§ Exercise prompt:
In the recording apparatus text below, condense the paragraph that begins "Further, as illustrated in FIG. 2" into one shorter sentence that keeps its main facts.

§ Text section:
* * *

When the position of the ion generator of the first neutralizer 9 is located downstream or upstream by less than 40 mm of the position of the ink ejecting surface F of the recording head 12 in the ejecting direction D of the ink, neutralization may not be performed in the range that sufficiently includes the ink mist generation area 13. Further, when the position of the ion generator of the first neutralizer 9 is located upstream by more than 80 mm of the position of the ink ejecting surface F of the recording head 12 in the ejecting direction D of the ink, sufficient ions may not reach the ink mist generation area 13.

Further, as illustrated in FIG. 3, in the recording apparatus 1 of this embodiment, the second neutralizer 10 is preferably provided upstream of or at the same position as the first neutralizer 9 in the ejecting direction D of the ink.

Here, “the second neutralizer 10 is provided upstream of or at the same position as the first neutralizer 9 in the ejecting direction D of the ink” means that, in the ejecting direction D of the ink, the ion generator of the second neutralizer 10 is provided at the same position as or upstream of the ion generator of the first neutralizer 9.

In other words, a distance L4 from the position of the ion generator of the first neutralizer 9 to the position of the ion generator of the second neutralizer 10 in the direction toward the upstream region in the ejecting direction D of the ink is preferably greater than or equal to zero.

Such a configuration allows for neutralization in a wider range R2 of the recording medium P. Furthermore, it can suppress excessive charges from moving from the second neutralizer 10 to the recording medium P due to the excessively short distance between the second neutralizer 10 and the recording medium P and thus the recording medium P from being charged to the opposite polarity. Specifically, it can suppress excessive positive ions from being supplied to the recording medium P that has been charged in the negative polarity by the first neutralizer 9 and thus the recording medium P from being charged in the positive polarity.

Further, as illustrated in FIG. 2, a distance L3 between the first neutralizers 9a and 9b (a distance L3 between the second neutralizers 10a and 10b) being 40 mm or longer allows for a higher neutralizing effect when both of the first neutralizers 9a and 9b (the second neutralizers 10a and 10b) are driven at the same time. Therefore, the distance L3 between the first neutralizers 9a and 9b (the distance L3 between the second neutralizers 10a and 10b) is preferably longer than or equal to 40 mm.

Next, an electrical configuration of the recording apparatus 1 of this embodiment will be described.

FIG. 4 is a block diagram of the recording apparatus 1 of this embodiment.

A control unit 20 is provided with a CPU 21 that manages the entire control of the recording apparatus 1. CPU 21 is connected via a system bus 22 to a ROM 23 that stores various control programs, a maintenance sequence, and the like executed by the CPU 21, and to a RAM 24 that can temporarily store data.

* * *

§ Data section:
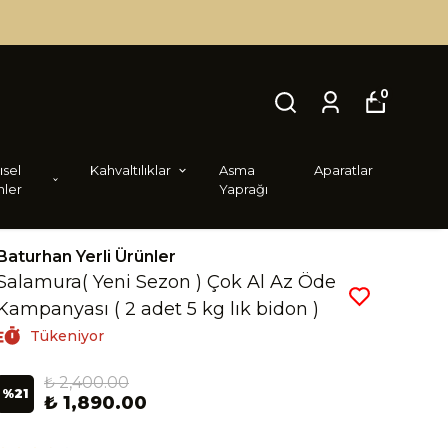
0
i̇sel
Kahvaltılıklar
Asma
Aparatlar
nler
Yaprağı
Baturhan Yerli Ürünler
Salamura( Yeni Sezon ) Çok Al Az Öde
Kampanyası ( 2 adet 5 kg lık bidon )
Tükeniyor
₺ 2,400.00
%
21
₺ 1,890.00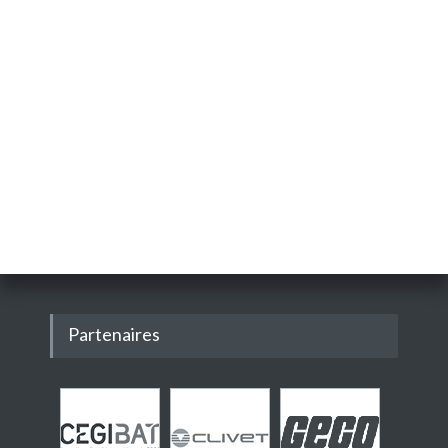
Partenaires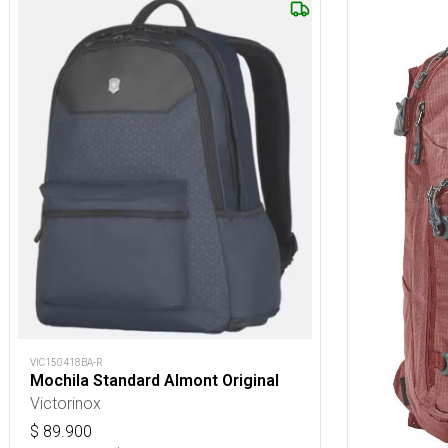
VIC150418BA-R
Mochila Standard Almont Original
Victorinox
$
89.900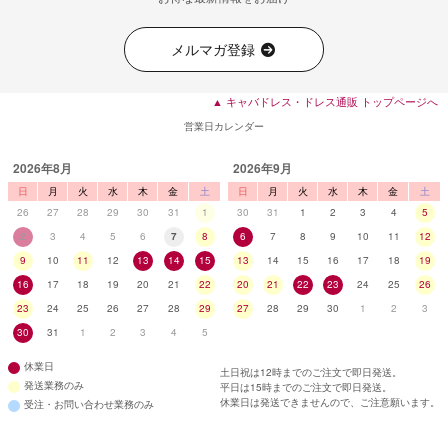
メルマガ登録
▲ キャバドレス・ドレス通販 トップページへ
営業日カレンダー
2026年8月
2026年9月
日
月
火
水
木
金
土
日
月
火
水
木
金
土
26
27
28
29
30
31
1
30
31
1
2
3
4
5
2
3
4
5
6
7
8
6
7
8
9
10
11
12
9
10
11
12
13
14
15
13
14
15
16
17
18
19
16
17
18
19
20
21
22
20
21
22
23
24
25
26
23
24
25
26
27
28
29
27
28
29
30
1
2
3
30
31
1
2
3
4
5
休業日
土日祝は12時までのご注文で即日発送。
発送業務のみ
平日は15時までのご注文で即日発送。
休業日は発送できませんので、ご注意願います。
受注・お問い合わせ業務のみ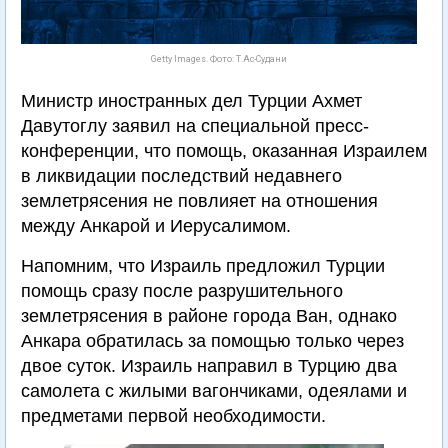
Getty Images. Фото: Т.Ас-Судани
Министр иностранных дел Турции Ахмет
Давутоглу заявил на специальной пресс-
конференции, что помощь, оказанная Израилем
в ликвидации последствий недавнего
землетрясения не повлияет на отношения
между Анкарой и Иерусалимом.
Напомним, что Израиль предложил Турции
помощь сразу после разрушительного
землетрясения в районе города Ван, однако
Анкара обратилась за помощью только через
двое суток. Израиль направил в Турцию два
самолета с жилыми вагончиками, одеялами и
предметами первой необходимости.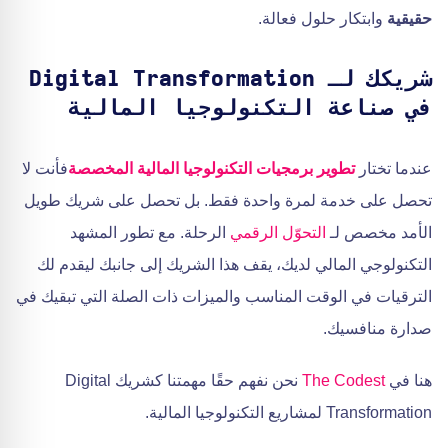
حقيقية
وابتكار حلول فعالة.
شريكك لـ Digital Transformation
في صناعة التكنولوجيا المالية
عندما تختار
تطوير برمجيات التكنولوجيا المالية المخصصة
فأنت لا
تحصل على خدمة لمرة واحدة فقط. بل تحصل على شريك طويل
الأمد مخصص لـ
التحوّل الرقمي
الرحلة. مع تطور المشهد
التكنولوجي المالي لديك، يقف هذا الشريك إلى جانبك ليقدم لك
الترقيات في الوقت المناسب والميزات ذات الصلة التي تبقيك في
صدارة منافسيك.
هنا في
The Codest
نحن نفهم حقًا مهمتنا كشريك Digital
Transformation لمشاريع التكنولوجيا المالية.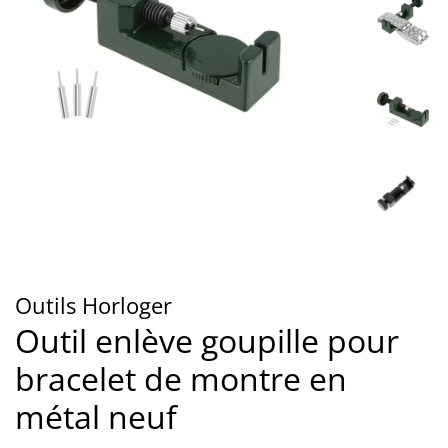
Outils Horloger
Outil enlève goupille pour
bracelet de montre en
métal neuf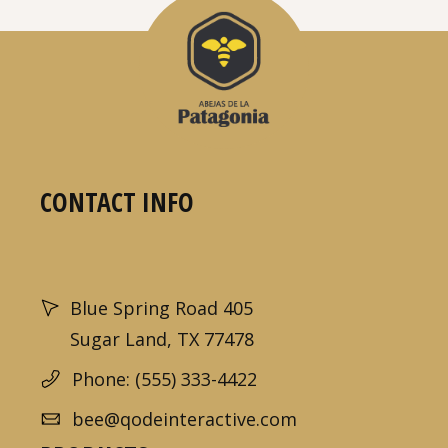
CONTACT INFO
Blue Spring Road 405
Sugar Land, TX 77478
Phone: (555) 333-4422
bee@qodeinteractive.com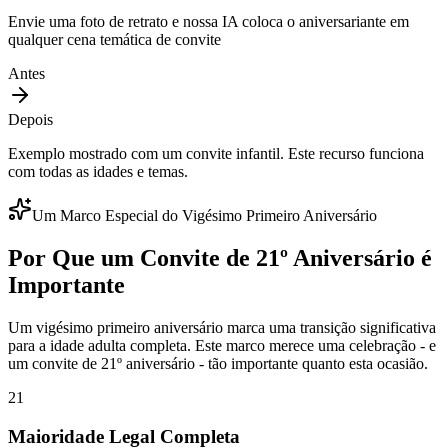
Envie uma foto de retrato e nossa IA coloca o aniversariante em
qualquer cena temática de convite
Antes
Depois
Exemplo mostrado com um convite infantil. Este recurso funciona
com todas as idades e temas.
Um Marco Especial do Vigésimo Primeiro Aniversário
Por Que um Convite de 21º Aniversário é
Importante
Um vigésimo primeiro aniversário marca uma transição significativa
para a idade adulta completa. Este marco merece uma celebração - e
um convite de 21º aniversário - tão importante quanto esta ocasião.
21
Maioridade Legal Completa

* * *

§ Exercise output:
Keeping the distance L3 between the first neutralizers 9a and 9b (and between the second neutralizers 10a and 10b) at 40 mm or more gives a higher neutralizing effect when both are driven at once, so L3 is preferably at least 40 mm.